American immigration‑enforcement in 2026 feels like our government built a very expensive anxiety machine and then pretended it was a moral stance. It’s the same old story—just with a new coat of nationalistic branding and a big tech budget. We’ve always had a talent for deciding who counts as “us” and who counts as “them,” but now we’ve wrapped it in unmarked Tahoes and tactical vests.
ICE, as a concept, is basically the country standing at its own front door pretending it doesn’t remember who built the damn house. A nation of immigrants performing amnesia with perilous procedural detachment. There’s certainly nothing conservative or “small government” about it. You can practically hear the paperwork groaning under the weight of its own self‑importance. What does the GOP stand for at this point?
You’ve expanded, by billions of dollars, a federal department to stand at the door of a country built by people who kicked down someone else’s. It is a curious thing to watch a nation of immigrants spend so much energy pretending it was born immaculate.
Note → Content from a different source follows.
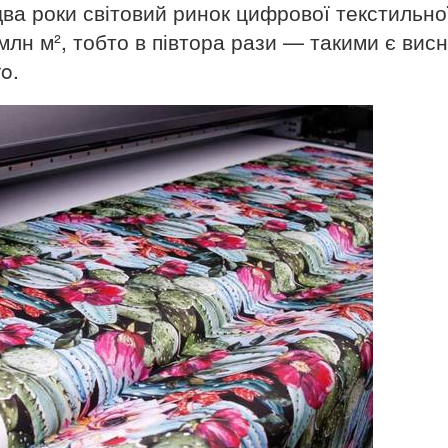
ва роки світовий ринок цифрової текстильно
млн м², тобто в півтора рази — такими є вис
o.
And the rhetoric—my god. “Protecting the border,” as if hope were something dangerous, a controlled substance. As if the real danger is the person crossing a line in the dirt rather than the country losing its grip on its own promises. People talk like newcomers are going to steal jobs, culture, stability. Buddy, that’s been the American story from the start, from the first time an immigrant landed on its shores asking for a chance at a new life, free from persecution…
The trouble with your enforcement agency is not that it enforces. Every nation enforces something. The trouble is that it enforces fear with the enthusiasm of a revival preacher and the subtlety of a plane crash..
The system itself runs on a kind of steady, procedural, institutionalized worry. Detention centers that echo mistakes we keep insisting we’ve learned from. A structure that’s very efficient at locking people up and very bad at remembering they’re human. It is a grand American tradition to blame the newest arrivals for the oldest failures.
If America wishes to guard its gates, it should at least have the decency to remember who built the hinges holding those gates in place. Until then, ICE will remain what it is: a mirror held up to a country that cannot decide whether it is a refuge or a fortress, and so performs the worst habits of both.